Un texte rare de Pierre Dhainaut, non repris en livre, seconde partie

La leçon de l'Homme au casque d'or la compléta. Un des rares dimanches où nous eûmes la permission de sortir librement, j'en profitai pour me rendre, avec un camarade d'infortune qui connaissait Berlin pour y avoir été étudiant, au Musée des Beaux-Arts installé provisoirement dans le château de Charlottenbourg. De cette visite, je retins surtout le portrait, célèbre à l'époque parce qu'il était attribué à Rembrandt, d'un officier coiffé d'un énorme casque.
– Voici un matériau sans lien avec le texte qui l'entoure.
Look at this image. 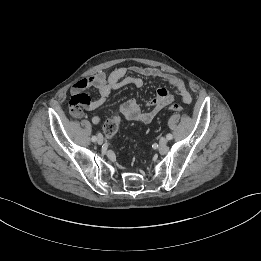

Qu'importait le motif, puisque la peinture avait métamorphosé ce qui faisait l'orgueil du guerrier : de la matière épaisse, des ténèbres, surgissait une lumière d'or, en effet, comme si dans les pires moments de l'histoire notre vocation demeurait l'espérance. Il nous appartient de la renouveler. C'est ce que confirma peu après la rencontre d'un jeune peintre (son nom m'échappe, il se prénommait Franck) : à l'instant de nous quitter, il m'offrit une de ses lithographies où s'étaient inscrits, à la façon de Franz Kline, noir sur blanc, quelques gestes d'une grande vigueur. Il résidait dans l'enclave de Berlin-Ouest, il défiait les frontières.

Pourtant nous ne tournions pas le dos longtemps à la réalité. De jour, de nuit, les alertes étaient fréquentes, des convois militaires sans cesse parcouraient les avenues, à certains carrefours stationnaient des chars. Nous n'avions pas le droit d'emprunter le métro aérien, il circulait encore, mais du côté occidental à vide. En permanence, une sensation de menace, mais lorsque nous nous trouvions face au Mur, elle se changeait en angoisse aussitôt, et l'angoisse ne nous lâchait plus.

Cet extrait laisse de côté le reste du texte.